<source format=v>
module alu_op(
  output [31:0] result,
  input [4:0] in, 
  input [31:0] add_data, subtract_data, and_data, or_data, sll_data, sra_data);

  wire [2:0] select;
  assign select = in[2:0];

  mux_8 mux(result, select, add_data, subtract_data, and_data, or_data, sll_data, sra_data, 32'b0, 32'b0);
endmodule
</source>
====
- **HOW TO COMPLETE THIS TASK**
Each line of the listing is to be repeated without alteration.

- **EXERCISE OUTPUT**
<source format=v>
module alu_op(
  output [31:0] result,
  input [4:0] in, 
  input [31:0] add_data, subtract_data, and_data, or_data, sll_data, sra_data);

  wire [2:0] select;
  assign select = in[2:0];

  mux_8 mux(result, select, add_data, subtract_data, and_data, or_data, sll_data, sra_data, 32'b0, 32'b0);
endmodule
</source>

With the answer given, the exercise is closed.